In “Just Between Us,” a mild-mannered building contractor has an exhausting day when the previously parallel universes of his wife and mistress suddenly collide. Reasonably well-sustained farce sports a sweet punch line and a likable ensemble cast, but isn’t particularly memorable or distinctive. This helming debut by thesp Martin Lamotte seems destined for modest success at hardtops but is ideal for primetime tube slots.
Fortyish Patrick (Sam Karmann) has been married to Helene (Catherine Frot) for 15 years. They have two sons, live in a blue house with white shutters and tonight is their wedding anniversary. Unbeknownst to the forgetful Patrick, Helene has planned a surprise party with their closest friends and relatives invited for the weekend.
It’s been four years since Patrick met the other love of his life, Elizabeth (co-scripter Carol Brenner), a painter who lives in an identical blue house 5 kilometers down the road and with whom he has a darling 2-year-old daughter. Tonight is the big engagement party for their neighbor’s son.
So far Patrick — whose work on multiple construction sites has taught him how to juggle complicated logistics — has managed to lead his double life without either woman suspecting the real score. If he has to eat two dinners or make love twice in the same day, that’s to be expected. Patrick is very happy but very, very tired.
Told in flashback as Patrick lies in his hospital bed, pic takes its time introducing the multitude of weekend guests. Marie (Zabou) is married to medico Richard (Lamotte). Unemployed friend Gilles (Antoine Dulery) arrives with his girlfriend of one week, sexy 20-year-old waitress Carine (Severine Ferrer). Helene’s sister Martine (Isabelle Nanty) has a lousy track record with men: Her latest swain is Maurice (Francois Morel), a conscientiously mellow tai-chi instructor who turns belligerent when he hits the bottle. Insecure Agnes (Fanny Cottencon) and her sassy daughter live with TV personality and inveterate skirt chaser JP (Stephane Freiss), who has just procured a canary yellow Porsche.

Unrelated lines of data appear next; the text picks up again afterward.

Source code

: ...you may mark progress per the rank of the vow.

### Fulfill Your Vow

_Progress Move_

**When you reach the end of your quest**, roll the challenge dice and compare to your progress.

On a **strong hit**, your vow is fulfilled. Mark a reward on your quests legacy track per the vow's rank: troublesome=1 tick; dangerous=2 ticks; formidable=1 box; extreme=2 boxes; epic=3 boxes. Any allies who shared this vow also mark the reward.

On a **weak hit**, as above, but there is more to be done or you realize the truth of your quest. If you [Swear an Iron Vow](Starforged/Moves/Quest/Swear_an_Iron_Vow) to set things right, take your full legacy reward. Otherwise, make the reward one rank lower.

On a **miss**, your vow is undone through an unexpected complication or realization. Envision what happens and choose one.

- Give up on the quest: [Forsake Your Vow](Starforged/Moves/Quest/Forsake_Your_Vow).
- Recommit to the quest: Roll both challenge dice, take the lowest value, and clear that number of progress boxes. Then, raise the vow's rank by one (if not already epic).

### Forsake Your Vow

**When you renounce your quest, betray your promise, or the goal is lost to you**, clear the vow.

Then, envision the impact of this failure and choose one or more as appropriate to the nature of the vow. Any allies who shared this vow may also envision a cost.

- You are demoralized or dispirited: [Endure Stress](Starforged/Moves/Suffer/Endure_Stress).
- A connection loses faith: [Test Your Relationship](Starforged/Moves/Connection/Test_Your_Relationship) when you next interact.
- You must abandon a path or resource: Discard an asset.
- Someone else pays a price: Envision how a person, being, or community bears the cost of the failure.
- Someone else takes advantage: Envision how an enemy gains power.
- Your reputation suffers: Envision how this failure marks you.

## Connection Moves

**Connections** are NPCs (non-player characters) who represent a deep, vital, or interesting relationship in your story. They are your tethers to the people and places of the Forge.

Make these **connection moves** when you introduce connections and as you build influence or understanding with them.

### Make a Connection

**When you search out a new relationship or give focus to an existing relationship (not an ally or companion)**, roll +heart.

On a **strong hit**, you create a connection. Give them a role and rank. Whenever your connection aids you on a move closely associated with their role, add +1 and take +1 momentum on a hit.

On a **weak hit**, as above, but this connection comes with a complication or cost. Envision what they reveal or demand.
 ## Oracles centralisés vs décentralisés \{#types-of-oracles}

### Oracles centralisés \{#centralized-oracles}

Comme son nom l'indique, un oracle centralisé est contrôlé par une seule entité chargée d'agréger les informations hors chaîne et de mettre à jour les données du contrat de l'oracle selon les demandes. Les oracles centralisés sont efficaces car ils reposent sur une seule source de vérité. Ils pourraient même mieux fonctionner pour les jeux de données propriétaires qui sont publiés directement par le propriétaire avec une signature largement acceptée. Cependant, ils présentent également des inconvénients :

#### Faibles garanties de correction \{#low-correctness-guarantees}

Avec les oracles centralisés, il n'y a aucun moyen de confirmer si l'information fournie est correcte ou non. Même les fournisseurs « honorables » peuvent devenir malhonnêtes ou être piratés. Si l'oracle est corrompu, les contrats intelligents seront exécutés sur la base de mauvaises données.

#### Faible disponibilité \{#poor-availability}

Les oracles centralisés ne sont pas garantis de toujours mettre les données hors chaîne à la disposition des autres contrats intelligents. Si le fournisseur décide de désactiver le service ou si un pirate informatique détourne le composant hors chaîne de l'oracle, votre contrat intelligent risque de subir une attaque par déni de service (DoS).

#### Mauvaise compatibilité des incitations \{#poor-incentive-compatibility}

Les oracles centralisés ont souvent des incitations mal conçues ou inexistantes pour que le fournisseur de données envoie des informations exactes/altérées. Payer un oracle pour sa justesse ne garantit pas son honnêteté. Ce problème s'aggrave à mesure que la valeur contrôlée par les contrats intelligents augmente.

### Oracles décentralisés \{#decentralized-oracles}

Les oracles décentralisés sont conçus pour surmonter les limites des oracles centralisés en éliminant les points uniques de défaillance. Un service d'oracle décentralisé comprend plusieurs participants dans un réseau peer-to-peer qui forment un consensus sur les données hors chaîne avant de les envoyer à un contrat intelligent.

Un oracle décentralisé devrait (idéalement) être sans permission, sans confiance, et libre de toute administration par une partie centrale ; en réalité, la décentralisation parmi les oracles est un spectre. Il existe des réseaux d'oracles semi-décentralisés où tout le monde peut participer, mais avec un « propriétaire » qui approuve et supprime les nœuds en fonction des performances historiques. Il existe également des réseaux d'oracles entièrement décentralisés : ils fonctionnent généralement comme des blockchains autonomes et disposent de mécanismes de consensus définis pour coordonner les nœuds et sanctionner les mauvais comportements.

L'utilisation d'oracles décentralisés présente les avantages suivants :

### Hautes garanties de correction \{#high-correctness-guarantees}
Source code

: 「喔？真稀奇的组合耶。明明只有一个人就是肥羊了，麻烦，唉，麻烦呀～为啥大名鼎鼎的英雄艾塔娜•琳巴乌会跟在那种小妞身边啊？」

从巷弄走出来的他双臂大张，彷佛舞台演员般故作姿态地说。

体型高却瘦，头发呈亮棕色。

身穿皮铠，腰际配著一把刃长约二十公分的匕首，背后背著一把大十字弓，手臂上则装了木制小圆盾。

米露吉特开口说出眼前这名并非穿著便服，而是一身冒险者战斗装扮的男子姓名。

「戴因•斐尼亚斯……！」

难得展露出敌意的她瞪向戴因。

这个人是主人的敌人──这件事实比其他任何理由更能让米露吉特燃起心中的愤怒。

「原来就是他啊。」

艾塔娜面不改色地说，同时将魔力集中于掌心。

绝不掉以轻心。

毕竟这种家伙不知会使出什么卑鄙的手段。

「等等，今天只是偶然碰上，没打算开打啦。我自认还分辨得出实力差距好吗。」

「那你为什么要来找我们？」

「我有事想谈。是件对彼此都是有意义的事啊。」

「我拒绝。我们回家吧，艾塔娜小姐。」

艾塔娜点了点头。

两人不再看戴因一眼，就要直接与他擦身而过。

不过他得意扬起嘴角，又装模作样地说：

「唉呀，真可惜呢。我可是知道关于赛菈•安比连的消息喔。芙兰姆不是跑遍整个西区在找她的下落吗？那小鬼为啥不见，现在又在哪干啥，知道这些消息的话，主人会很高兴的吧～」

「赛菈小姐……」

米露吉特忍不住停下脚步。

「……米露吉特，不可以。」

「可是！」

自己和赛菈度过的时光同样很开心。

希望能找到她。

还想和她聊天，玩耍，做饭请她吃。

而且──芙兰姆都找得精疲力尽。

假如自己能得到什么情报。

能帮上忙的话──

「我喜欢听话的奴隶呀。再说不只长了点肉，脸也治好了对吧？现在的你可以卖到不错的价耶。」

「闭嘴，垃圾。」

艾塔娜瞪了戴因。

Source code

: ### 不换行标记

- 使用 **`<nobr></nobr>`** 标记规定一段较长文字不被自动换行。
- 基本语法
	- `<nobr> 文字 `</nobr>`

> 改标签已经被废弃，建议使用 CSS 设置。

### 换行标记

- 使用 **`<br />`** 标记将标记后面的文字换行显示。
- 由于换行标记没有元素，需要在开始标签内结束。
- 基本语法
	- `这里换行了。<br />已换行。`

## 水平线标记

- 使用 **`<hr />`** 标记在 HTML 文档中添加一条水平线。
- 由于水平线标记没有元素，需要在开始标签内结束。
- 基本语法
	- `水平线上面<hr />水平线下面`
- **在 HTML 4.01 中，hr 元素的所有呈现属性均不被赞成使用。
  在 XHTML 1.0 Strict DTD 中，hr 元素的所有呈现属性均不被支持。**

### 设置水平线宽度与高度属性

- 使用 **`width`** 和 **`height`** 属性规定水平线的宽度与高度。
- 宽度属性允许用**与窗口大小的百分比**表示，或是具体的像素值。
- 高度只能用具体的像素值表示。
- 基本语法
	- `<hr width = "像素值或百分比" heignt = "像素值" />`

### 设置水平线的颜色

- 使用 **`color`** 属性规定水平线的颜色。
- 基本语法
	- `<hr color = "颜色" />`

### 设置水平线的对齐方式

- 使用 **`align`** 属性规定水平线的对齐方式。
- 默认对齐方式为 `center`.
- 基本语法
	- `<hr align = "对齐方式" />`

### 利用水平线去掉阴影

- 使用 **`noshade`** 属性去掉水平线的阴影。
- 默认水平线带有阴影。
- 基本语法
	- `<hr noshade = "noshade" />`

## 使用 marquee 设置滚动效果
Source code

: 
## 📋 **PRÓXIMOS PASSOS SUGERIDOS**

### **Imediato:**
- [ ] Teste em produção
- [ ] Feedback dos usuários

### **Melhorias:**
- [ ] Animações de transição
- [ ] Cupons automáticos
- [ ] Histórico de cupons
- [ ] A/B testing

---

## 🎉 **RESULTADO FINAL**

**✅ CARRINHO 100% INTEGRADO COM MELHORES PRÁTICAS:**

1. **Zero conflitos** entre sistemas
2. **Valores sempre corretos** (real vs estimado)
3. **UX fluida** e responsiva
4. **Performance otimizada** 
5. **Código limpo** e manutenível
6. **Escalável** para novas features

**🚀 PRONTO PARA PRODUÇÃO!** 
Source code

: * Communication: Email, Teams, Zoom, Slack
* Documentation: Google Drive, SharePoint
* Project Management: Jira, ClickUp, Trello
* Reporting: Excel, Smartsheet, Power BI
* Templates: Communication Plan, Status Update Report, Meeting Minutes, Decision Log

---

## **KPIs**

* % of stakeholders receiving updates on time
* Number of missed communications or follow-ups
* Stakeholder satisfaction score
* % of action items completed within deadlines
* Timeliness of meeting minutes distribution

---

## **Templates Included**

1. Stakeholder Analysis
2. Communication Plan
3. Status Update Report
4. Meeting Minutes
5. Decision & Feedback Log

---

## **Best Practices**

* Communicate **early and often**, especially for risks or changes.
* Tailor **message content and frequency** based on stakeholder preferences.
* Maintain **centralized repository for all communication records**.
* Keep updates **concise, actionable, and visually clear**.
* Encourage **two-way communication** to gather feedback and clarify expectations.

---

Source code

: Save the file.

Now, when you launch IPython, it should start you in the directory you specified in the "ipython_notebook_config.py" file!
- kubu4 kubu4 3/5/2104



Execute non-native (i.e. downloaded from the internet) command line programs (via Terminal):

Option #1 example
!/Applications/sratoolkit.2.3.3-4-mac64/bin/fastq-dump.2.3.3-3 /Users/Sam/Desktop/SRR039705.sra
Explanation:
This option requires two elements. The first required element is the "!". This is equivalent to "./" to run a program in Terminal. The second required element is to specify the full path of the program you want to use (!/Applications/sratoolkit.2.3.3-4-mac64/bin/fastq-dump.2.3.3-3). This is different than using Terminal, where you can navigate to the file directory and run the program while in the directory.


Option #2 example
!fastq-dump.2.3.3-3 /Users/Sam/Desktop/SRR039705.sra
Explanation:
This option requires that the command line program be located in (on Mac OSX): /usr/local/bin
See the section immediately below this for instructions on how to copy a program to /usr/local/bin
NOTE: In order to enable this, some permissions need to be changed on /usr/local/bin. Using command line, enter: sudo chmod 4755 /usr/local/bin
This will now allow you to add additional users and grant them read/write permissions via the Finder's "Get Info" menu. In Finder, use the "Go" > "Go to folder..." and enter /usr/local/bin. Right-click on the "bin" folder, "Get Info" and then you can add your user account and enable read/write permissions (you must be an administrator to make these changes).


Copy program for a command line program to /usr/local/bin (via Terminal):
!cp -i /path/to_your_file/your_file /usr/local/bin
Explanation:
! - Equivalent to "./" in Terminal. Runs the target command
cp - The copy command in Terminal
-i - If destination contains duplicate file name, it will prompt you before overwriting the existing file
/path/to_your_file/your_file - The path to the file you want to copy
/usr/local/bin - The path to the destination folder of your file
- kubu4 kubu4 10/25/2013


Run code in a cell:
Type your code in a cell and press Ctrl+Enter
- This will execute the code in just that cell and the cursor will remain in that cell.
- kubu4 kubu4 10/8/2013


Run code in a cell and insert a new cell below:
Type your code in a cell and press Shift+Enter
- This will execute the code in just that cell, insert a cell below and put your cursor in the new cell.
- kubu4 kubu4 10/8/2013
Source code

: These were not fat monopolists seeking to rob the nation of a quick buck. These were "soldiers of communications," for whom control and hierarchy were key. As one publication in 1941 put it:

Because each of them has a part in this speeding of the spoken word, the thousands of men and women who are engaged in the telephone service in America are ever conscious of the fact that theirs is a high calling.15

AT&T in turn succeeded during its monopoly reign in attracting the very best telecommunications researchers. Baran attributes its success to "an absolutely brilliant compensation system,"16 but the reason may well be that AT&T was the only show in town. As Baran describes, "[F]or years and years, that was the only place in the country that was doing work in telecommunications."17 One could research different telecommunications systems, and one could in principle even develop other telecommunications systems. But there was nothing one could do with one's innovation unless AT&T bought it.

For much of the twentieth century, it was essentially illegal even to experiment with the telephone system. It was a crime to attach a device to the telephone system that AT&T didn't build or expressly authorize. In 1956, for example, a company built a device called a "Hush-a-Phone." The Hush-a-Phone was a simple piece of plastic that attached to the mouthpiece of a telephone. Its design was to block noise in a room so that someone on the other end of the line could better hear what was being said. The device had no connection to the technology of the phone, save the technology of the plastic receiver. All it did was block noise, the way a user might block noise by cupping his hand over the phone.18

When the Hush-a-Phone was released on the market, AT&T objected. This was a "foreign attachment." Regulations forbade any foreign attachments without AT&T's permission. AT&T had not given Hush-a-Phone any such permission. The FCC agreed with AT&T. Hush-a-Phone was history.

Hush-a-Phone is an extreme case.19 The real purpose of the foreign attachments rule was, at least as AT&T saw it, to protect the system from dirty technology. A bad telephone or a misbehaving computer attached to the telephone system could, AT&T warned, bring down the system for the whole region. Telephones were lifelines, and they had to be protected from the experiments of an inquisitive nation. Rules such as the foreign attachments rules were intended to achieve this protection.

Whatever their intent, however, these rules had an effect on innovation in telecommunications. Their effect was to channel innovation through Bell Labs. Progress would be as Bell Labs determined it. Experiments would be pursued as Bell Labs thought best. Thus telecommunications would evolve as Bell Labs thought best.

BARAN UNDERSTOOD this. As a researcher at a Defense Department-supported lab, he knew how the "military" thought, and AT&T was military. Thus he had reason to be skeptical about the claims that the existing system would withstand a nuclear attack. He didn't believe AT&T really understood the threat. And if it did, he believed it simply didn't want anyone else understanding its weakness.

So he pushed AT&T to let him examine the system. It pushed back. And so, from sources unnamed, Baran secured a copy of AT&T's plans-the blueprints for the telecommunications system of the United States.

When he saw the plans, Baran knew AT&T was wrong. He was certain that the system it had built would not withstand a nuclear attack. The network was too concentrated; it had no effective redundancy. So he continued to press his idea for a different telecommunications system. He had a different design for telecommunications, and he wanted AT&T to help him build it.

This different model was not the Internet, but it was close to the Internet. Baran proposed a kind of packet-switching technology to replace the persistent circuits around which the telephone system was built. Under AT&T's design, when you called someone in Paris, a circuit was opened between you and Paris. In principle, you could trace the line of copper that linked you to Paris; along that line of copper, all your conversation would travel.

As the competing evenings unfold, Patrick runs himself ragged trying to be in two places at once, and his lifestyle blows up in his face. But the ultimate outcome isn’t at all what he — or the audience — expects.
Lending appealing quirks to a broad gallery of types, the actors keep things fairly lively and watchable. Zabou, as a bourgeois princess who can’t lift a finger, is particular fun, as is Freiss as the unapologetic ladies man. As Patrick and his wife, Karmann and Frot keep the narrative grounded.
Lensing is straightforward, as is the workmanlike score.